Alicia and Bernard Gough had attended their son’s funeral and gone back to the house afterwards. They had accepted commiserations from people and Alicia had been moved to tears several times. Pamela had been wary of them and they had made no special effort to talk to their grand-daughter as far as Lilian could see. She herself hadn’t had the strength to try and find common ground in their suffering, not that day, though she would try later when she was up to it.

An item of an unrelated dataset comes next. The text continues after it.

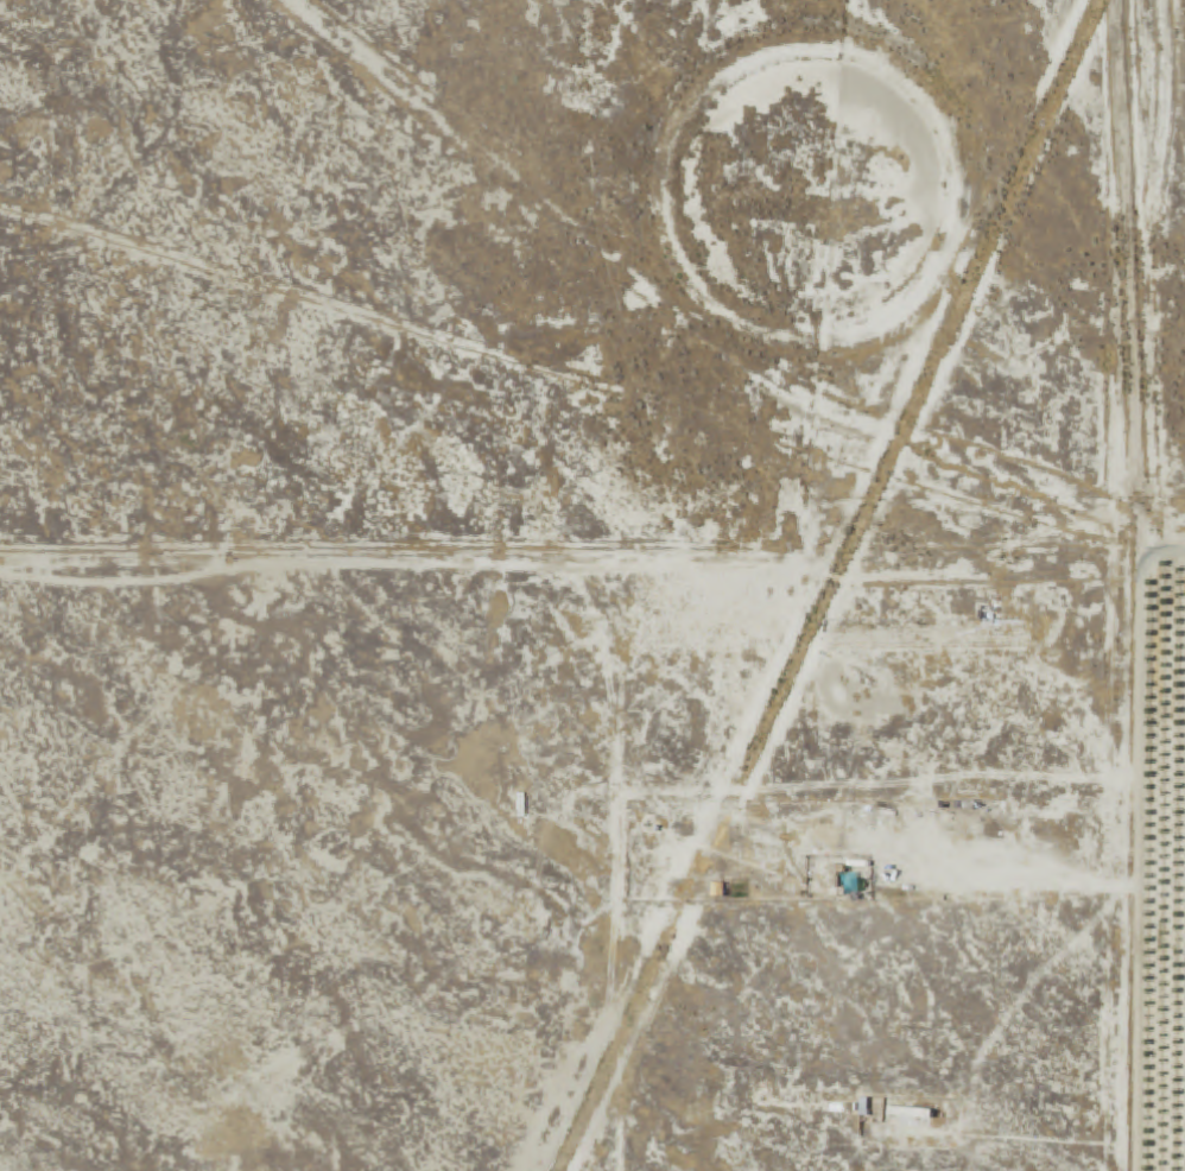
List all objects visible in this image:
wastewater plant: (801, 147)
road: (1126, 280)
road: (1164, 554)
road: (1135, 864)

The days rolled into weeks and there was no word from them. Then it was Peter’s birthday. She sat in the lounge that afternoon while Pamela was at school and sorted through photographs, careful not to wet them with her tears. She chose three that she wanted to frame for herself and Pamela: a lovely shot of Peter with Pamela at the park, the pair of them sitting on the roundabout, caught laughing at something; and a solo shot of Peter in his tuxedo at a dinner dance, handsome, his black hair gleaming with Brylcreme slapped on to try and tame it. Sally had joked about him having girl’s eyes, because of his long curling lashes. He was smiling and there was a cigarette in one hand. He was beautiful. She also selected a rare shot of the three of them. Pamela had been about five and a half, she’d lost her first teeth, two at the bottom, and her hair was tied up in bunches. They were at the front at Blackpool, Peter with a picnic basket in his hand and each of them with a cornet. She remembered the day, sunny with a stiff breeze. They’d gone back to the boarding house and Pamela had fallen asleep exhausted from a long day playing on the sands. She and Peter had made love in the cramped room, sand and suntan lotion on their skin and the taste of ice cream on their lips.